Because Cinryze is derived from human plasma, its use carries a risk of viral transmission, including Creutzfeldt–Jakob disease. If a patient has an infection that was believed to have been transmitted by Cinryze, the manufacturer recommends calling Lev Pharmaceuticals (877-945-1000) or reporting the event directly to the FDA (800-FDA-1088 or www.fda.gov/medwatch). To date, there have been no reports of viral transmission, but the potential exists.

There have been reports of thrombo-embolic events associated with C1-INH products when used in an off-label fashion at high doses. These events have also been documented in animal studies involving C1-INH. Caution is needed with patients with risk factors for thrombosis.


Cinryze is intended for IV use only. The recommended dose for routine prophylaxis against HAE attacks is 1,000 units at an initial infusion rate of 1 mL/minute (10 minutes of infusion time) every three to four days. The sterile, lyophilized preparation of C1-INH is derived from human plasma that is purified by filtration and chromatographic procedures.

Following reconstitution of the freeze-dried powder with 5 mL of Sterile Water for Injection, USP, each vial contains approximately 500 units of functionally active C1-INH. One unit of Cinryze corresponds to the mean quantity of C1-INH present in 1 mL of normal fresh plasma.


The average wholesale price for each 500-unit sterile, single-use glass vial of Cinryze is $2,340.

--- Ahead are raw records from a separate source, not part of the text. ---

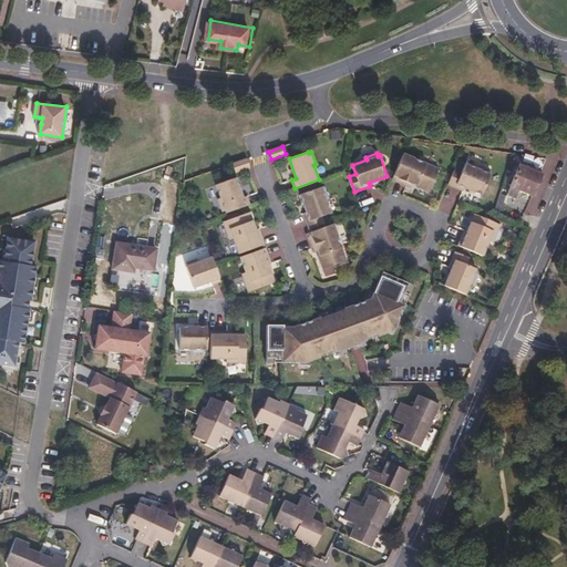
[(440,168),(403,154),(392,179),(411,188),(413,183),(418,185),(416,186),(430,192),(440,168)]
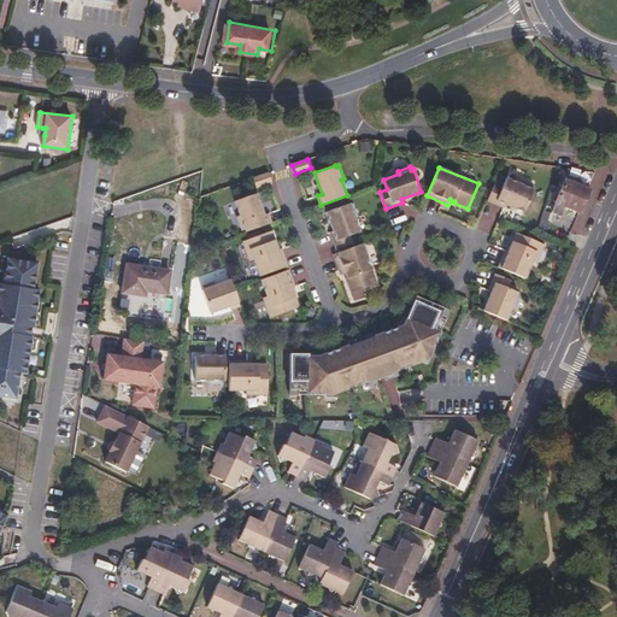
[(269,172),(253,178),(257,187),(272,182),(269,172)]
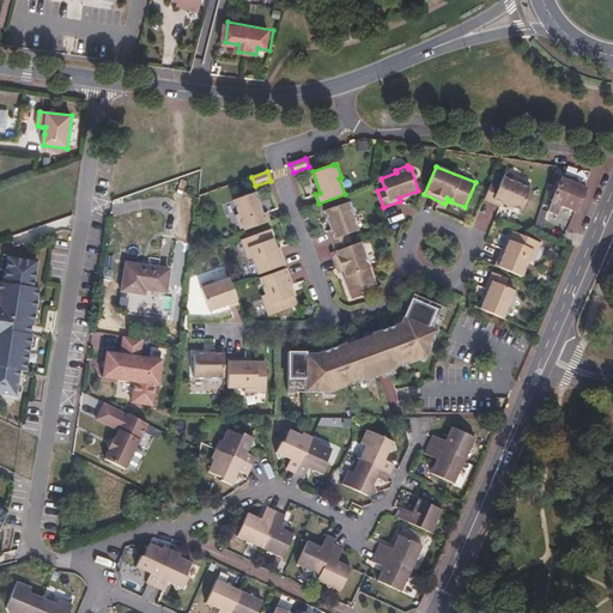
[(499,186),(492,182),(485,199),(502,206),(503,202),(522,211),(533,188),(530,187),(532,184),(520,180),(519,182),(504,176),(499,186)]
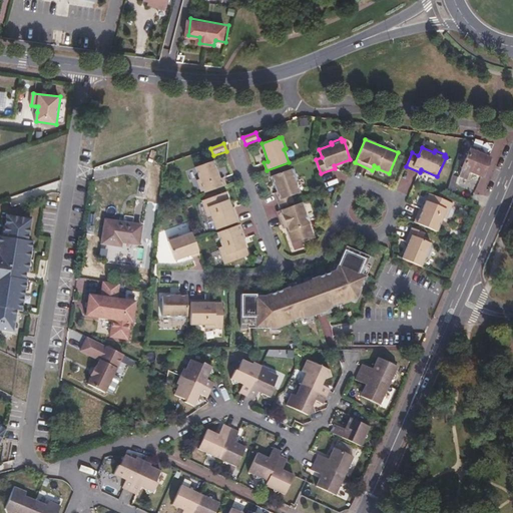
[(490,158),(471,150),(460,175),(469,178),(471,173),(482,177),(490,158)]
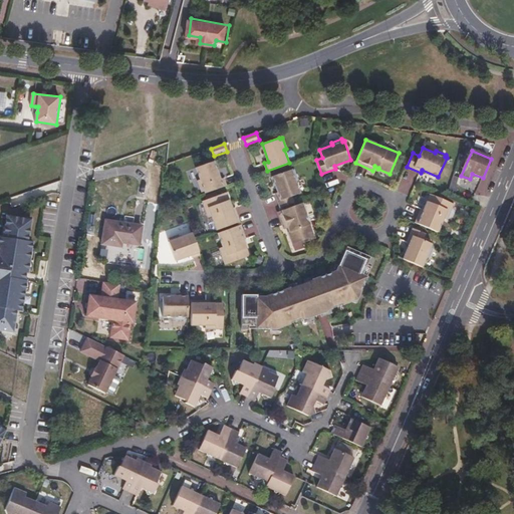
[(215,161),(196,168),(200,179),(198,180),(202,192),(205,191),(206,193),(227,185),(224,178),(221,179),(215,161)]
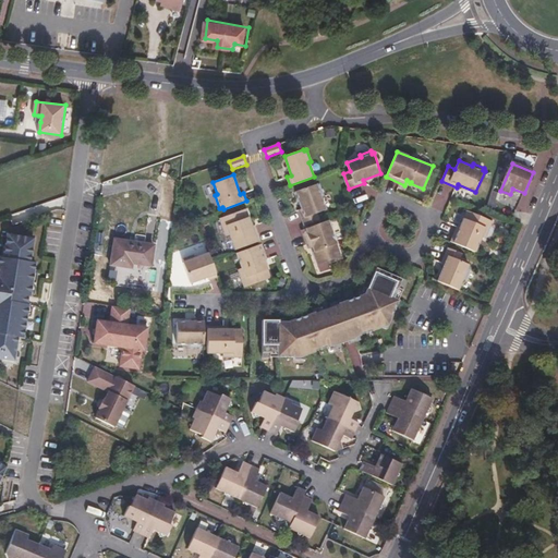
[(305,225),(320,219),(317,213),(326,209),(322,195),(324,194),(320,184),(317,184),(317,183),(295,191),(302,208),(299,209),(305,225)]
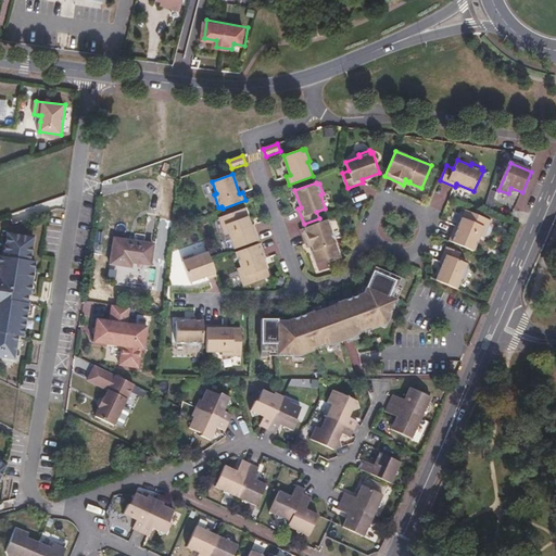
[(496,194),(490,192),(487,205),(493,207),(496,194)]
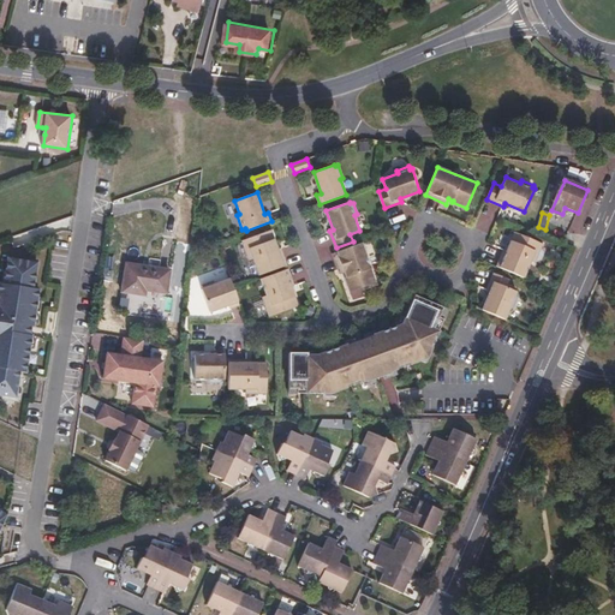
[(272,230),(243,240),(250,260),(254,258),(260,275),(287,264),(281,248),(278,249),(272,230)]
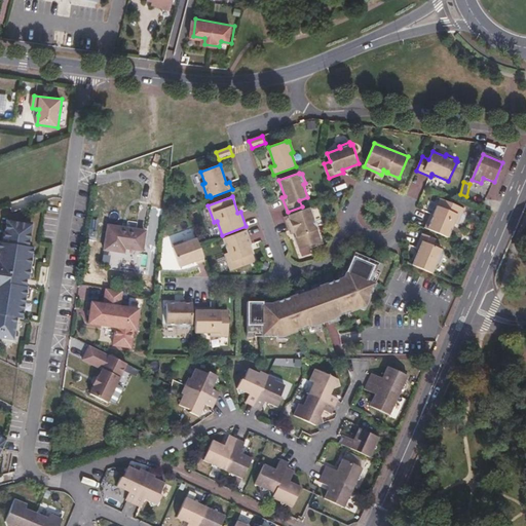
[(430,213),(424,227),(448,237),(454,223),(457,224),(464,209),(441,198),(434,214),(430,213)]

Cinryze is the first FDA-approved C1 esterase inhibitor therapy for preventing HAE attacks in the U.S. Before this approval, available products for treating HAE were limited to anabolic steroids. Although HAE is a rare event, patients with this genetic deficiency experience significant medical, psychiatric, and economic consequences. With the introduction of Cinryze, patients may have a chance to regain a normal lifestyle.

Other investigational agents for HAE are undergoing clinical trials. Safety and efficacy data remain to be determined; however, agents like icatibant (Fiazyr, Jerini AG), a bradykinin receptor (B2) inhibitor; ecallantide (DX-88, Dyax), a kallikrein inhibitor; and Berinert-P (CSL Behring), a plasma-derived C1-inhibitor, may have a role in treating this debilitating disease based on preliminary data and based on the inimitable mechanism of action each agent possesses. As of April 2008, the FDA issued a nonapprovable letter for icatibant, requiring further evaluation.


Disclosure: The authors have no commercial or industrial relationships to report in regard to this article.